Note that it backups reference all together.  I tried to backup individual references but then I realized that the xpoint could change its location which would invalidate the references.  Saving them all together prevents this.  It might be possible to save individual ones but then I would need to save extra information on the other plane of the reference and then reconstruct if there are any differences of plane size from one reference to another.  I do this when linking xpoints anyway but it might not work if we have two intervals where neither has the maximum size plane.  The current way is more in the spirit that an xpoint should contain only planes that are visible together.  

To test this I reduced the planestorage from 1200 iteration to 300.  This sped up the computation quite a bit.  It did work but it led to other problems.

 

In the left picture when the motion model is done the xpoint selected is 6 not 0.  I think the reason why x0 is not selected has something to do with the code which adds global matches to the current xpoint, as it was not there before.  The reason why plane 1 never extends itself is because it is only linked to x0 (x6 can't take it because it is viewed too late to be a member). and x0 does not have anything else in that interval because plane 2 is getting ignored due to plane 8.

The quickest solution is to merge plane 8 and 2 and then x0 will be recognized as the current xpoint because it contains plane 1,2,3 where x6 only contains 2,3.  The problem is that when there is noise the plane might not merge that well.  

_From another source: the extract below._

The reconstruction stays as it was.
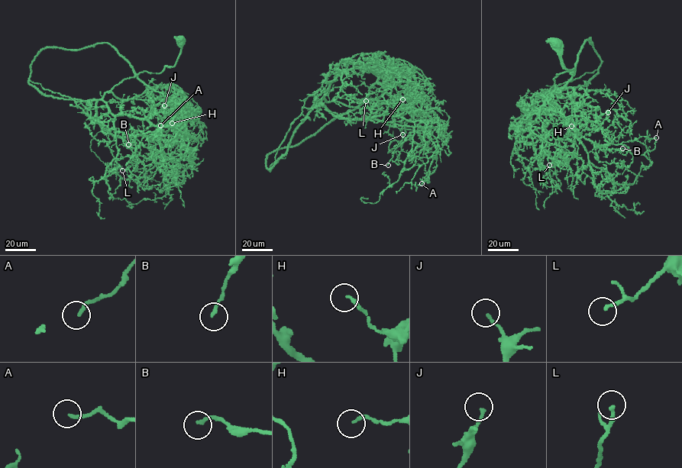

Instead I decided to add some code in when closing a loop, to link plane 8 to x0 not for computation reasons, just so it has a reference when finding the current xpoint.  Since x0 would now have plane 8,2,3 it would have 3 matches to x6 2 so then the planeobjects would get routed to plane 2 not 8 and the problem is solved.  The algorithm simply looks at global matches when there are two similar ones (plane 2,8) put a reference in plane 8 that makes it count towards x0 viewable total.